** START Provided text **

The Early Days


Occupiing a pretty valley along the Ider Göl, with forested mountains on all sides, Tosontsengel is a transit hub for west-bound traffic.
Tosontsengel once supported a booming timber trade and it's many wood-fronted buildings, coupled with unpaved lanes and wandering horseman, give it a Wild West atmosphere.
However, like many businesses in Mongolia, tghis industry is, for the moment, moribund.
On the other hand, retail sales of vodka seem to be booming.


Uliastai is one of Mongolia's oldest cities, founded by the Manchus (1733) during their reign in Mongolia.
The old garrison is long gone but the town has retained a pleasant, antiquated feel, with a tree-lined main street and rows of one-story shops and restaurants.

Javhiant Tolgoi
This hilltop near the river and just north of the main street features a pavilion and three concrete animals; an elk, ibex and argali sheep.
The vieuws aren't spectacular, but it's worth the short climb to get some notion of how the city is laid out.

Reaching Uliastai out from Tosontsengel, you have to cross the Zagastain Davaa (Fish Pass). The road over the pass is in good condition, but take care during bad weather - we even saw snow in July - the road gets slippery.

Dechindarjaa Hiid

This small but beautiful temple opened in 1990 and now has 30 monks.
There was an old temple on this same site, but its history is unknown.
The temple is in the ger district, 3,5 km north of the centre.


Altai is surrounded by stony treeless hills and a large ger city.
It's a poor city but as it's a long way to anywhere else you'll definitely need to stop for a short while to refuel and some shopping.

** END Provided text **
** START Information shown **

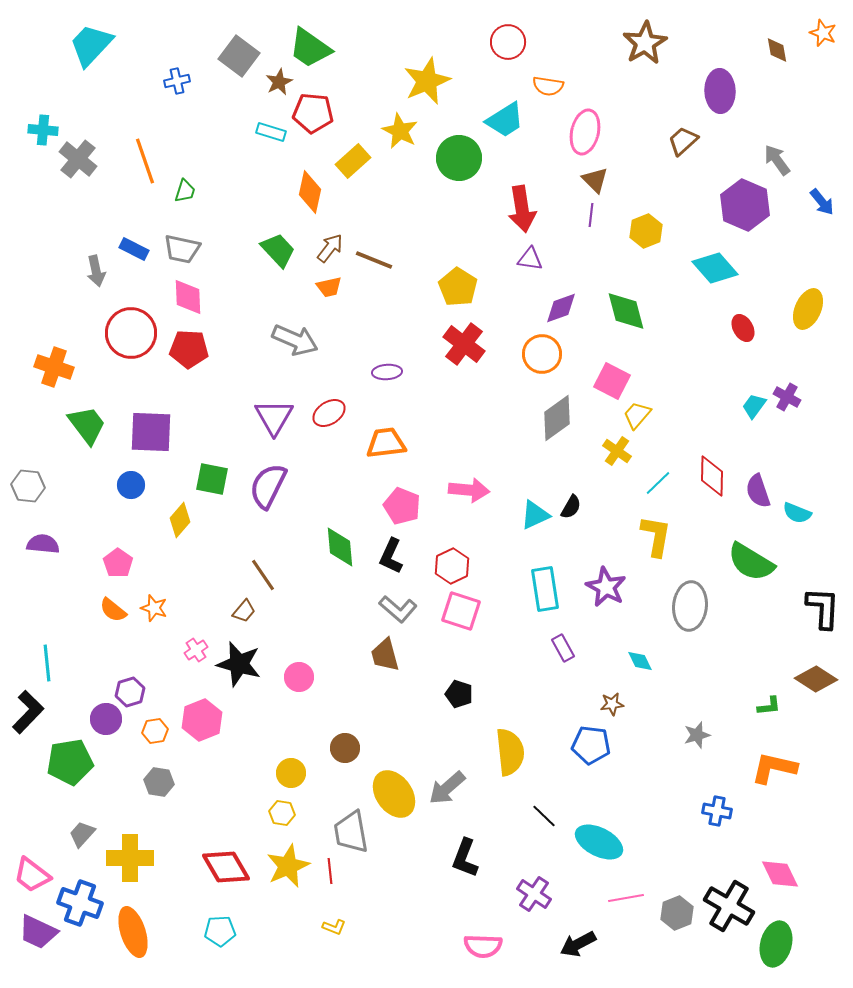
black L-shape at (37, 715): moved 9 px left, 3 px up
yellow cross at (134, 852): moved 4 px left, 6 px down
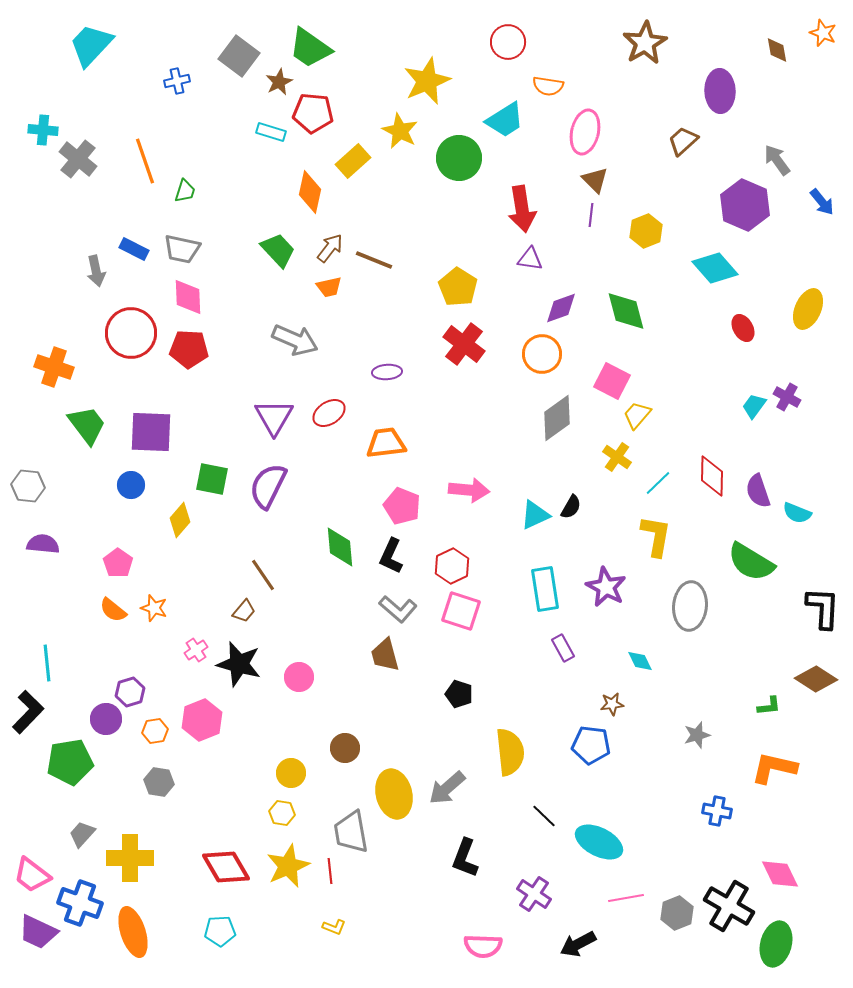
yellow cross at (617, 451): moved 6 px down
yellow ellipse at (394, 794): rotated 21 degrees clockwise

** END Information shown **

*Requests:*
1. According to the travel text on western Mongolian towns, why will a traveler need to stop in Altai even though it is a poor city?
2. Continue the travel account of Tosontsengel, Uliastai and Altai from the point at which it ends.

*Results by task:*
1. Altai is a long way from anywhere else, so a traveler will need to stop there briefly to refuel and do some shopping.

2.
There is a large river on the Uliastai-Altai route, the Zavhan gol, at the town of Tsagaan-Olom. The bridge had collapsed at the time of our visit. So make local arrangements for crossing.


One of the most diverse aimags in the Gobi, Bayanhongor has mountains in the north, deserts in the south, a handful of lakes and rivers, hor springs and a real oasis in the far south of the province.
Bayanhongor, which means 'rich chestnut' (named after the colour of the horses), is home to wild camals and asses; but most travellers bypass the aimag while travelling along the major southern Ulaan Baatar - Khovd road.


The broad avenues, cantonment-style apartment blocks and parade ground in front of a monolithic Government House are straight out a Soviet planner's briefcase.
There are also large patches of waste ground as if the builders gave up halfway through the project.
So, the only reason for staying is, that you have to stop somewhere to get a sleeping-place; there is a quite nice ger-camp just outside the city.

Lamyn Gegeenii Dedlen Hiid.
The current monastery is home to 40 monks and was built in 1991. The temple is built in the shape of a ger, though it's actually made out of brick.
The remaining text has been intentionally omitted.